Tampoco se echa vino nuevo en odres viejos, porque revientan los odres; se derrama el vino, y los odres se estropean; el vino nuevo se echa en odres nuevos, y así las dos cosas se conservan".
Al aceptar seguir a Jesús hemos aceptado un cambio de vida: vivir de acuerdo a las enseñanzas del Evangelio, aceptar las exigencia del Evangelio, dejar de lado lo que hemos aprendido del mundo y lo que el mundo nos quiere hacer vivir y aceptar la Voluntad de Dios en nuestras vidas.
Y, en esto del mundo, conviene que también dejemos de lado la vida política del mundo, hoy en día vemos cómo la vida política se está destruyendo a sí misma y cómo van destruyendo por su apetito de poder a las ciudades sin tener en cuenta la vida de los civiles que van muriendo por su querer ser el más fuerte, el más grande, el mas de todo.
Y, en muchos casos, tantos en laicos como en consagrados o sacerdotes vemos cómo la política se va metiendo poco a poco y vamos queriendo tener el poder. Y ¿cuál es el poder que podemos tener en la Iglesia? ¿Para qué sirve ser poderoso dentro de una comunidad cristiana? ¿Qué es lo que se gana con el poder dentro de una vida cristiana?
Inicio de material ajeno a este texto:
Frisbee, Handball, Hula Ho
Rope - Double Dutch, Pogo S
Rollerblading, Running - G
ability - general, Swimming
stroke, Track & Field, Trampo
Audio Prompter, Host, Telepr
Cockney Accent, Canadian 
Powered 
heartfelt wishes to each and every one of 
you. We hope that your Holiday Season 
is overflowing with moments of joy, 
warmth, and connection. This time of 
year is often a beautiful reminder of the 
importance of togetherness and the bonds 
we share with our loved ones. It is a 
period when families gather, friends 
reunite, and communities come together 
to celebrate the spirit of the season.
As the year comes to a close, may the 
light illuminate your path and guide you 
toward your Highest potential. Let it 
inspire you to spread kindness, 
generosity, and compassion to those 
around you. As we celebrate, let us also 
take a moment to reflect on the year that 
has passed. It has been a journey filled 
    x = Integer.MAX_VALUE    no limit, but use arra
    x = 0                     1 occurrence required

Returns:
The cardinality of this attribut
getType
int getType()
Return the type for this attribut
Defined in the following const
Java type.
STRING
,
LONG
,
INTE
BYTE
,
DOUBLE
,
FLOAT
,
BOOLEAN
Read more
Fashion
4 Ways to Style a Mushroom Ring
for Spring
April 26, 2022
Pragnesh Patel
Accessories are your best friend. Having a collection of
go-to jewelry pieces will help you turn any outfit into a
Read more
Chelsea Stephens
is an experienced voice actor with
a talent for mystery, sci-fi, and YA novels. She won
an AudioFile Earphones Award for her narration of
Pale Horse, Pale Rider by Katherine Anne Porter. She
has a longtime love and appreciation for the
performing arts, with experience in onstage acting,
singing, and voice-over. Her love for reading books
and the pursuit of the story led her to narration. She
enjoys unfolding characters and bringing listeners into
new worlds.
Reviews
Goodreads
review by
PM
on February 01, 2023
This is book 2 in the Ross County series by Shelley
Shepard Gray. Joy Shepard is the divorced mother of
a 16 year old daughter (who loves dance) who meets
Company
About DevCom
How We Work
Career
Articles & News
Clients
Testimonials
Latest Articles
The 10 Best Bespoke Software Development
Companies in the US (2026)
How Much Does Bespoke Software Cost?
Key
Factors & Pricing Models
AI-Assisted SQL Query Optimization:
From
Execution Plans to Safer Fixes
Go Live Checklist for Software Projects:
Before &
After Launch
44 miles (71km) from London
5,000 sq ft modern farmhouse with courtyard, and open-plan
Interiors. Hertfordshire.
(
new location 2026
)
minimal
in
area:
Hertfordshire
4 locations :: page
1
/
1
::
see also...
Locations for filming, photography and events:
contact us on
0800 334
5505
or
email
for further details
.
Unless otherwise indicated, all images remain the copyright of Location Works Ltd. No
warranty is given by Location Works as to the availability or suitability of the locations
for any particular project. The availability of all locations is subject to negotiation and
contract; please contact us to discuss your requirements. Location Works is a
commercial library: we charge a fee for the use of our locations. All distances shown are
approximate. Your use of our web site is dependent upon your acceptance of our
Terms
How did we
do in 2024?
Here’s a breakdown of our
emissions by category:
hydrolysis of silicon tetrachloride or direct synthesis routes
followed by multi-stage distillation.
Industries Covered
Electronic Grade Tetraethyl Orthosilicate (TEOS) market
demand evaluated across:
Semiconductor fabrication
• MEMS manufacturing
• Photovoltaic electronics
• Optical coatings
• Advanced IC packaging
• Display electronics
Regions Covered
En realidad, muchos no hemos entendido o nos queremos olvidar de lo que nos dijo Jesús: "el que quiera ser el primero que se haga el último, el servidor de todos". Y, sobre todo: "quien quiera seguirme que renuncie a sí mismo, que cargue su cruz de cada día y que me siga".
Pero claro, hoy vemos que muchos dicen que son cristianos pero no siguen a Cristo, siguen sus propias convicciones, se hacen eco de las ideología mundanas, enarbolan sus propios YO y sus ideales y se lanzan a una batalla contra el Evangelio, la Tradición, el Magisterio y la Ley de Dios, sin aceptar el Camino propuesto por Jesús. No son pocos los que sin tener vida cristiana quieren dirigir las comunidades cristianas ¿hacia dónde? ¿Hacia sus propios beneficios? ¿Hacia su propia fama? ¿Para la foto en las RRSS?
Por eso Jesús nos invita a discernir, siempre y en todo momento, qué es lo que aceptamos, a quién aceptamos y cómo vivimos lo que creemos. Constantemente tenemos que examinar nuestros valores, aquello que hemos dejado entrar en el corazón y lo llevamos a la vida para saber si eso es de Dios o no, si es lo que Jesús nos dice que vivamos o no, y, por supuesto, pedir la Luz y la Fuerza del Espíritu Santo para no dejarnos engañar por los cantos de sirena, que cantan muy lindo pero que no nos conducen a las Fuentes de Vida Eterna, sino que nos llevan por el camino de la perdición.